A Don Enrique se le daban bien los niños, nos gustaban sus clases y la misa especial de los domingos, la más concurrida.
Los viernes, en clase de religión, hacía juegos y concursos para motivarnos a aprender el catecismo. Aquél día las tres filas de pupitres formaban sendos equipos y cada uno tenía que responder a sus preguntas, el que lo hacía bien seguía contestando la siguiente pregunta, y así hasta que no sabía más y pasaba al siguiente equipo.
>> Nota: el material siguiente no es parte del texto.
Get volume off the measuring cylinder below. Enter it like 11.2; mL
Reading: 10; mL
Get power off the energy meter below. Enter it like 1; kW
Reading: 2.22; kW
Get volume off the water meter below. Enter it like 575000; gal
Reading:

Ganaba, obviamente, quien más respuestas acertase.
Entonces, Don Enrique preguntó cuál era el nombre del apóstol San Pedro antes de ser apóstol.
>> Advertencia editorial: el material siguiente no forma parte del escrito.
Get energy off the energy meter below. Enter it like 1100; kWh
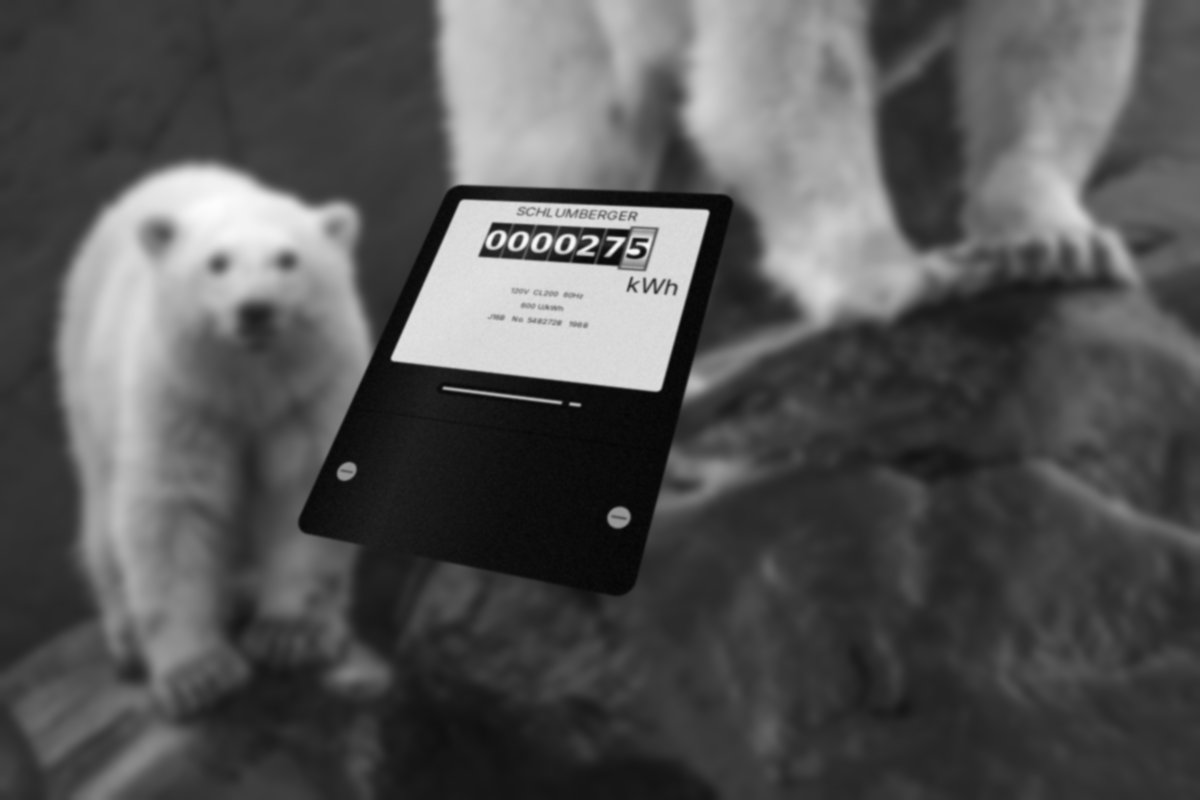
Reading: 27.5; kWh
Después de tres rondas nadie lo sabía... entonces yo cerré los ojos y pensé "Dios ¿cuál era?" , una voz en mi cabeza dijo "Simón". Yo misma me extrañé porque Simón no me sonaba nada y cuando la pregunta volvió a nuestro equipo yo no respondí, pero finalmente como nadie contestaba levanté tímidamente la mano y lo dije: "Simón" con poca voz y mucha vergüenza.
Don Enrique nos dio el punto, como la cosa más natural del mundo.
Yo no me lo podía creer, por eso al terminar la clase fui a hablar con él ¡quien si no me iba a entender! y le conté: "Don Enrique, verá usted, yo no sabía esa respuesta pero una voz la puso en mi cabeza y me sorprendí tanto al acertar... creo que Dios me ha hablado". Don Enrique soltó una gran carcajada y dijo "claro que lo sabías, no digas tonterías" siguió recogiendo sus cosas y se fue.
Desde entonces no me fío de los curas.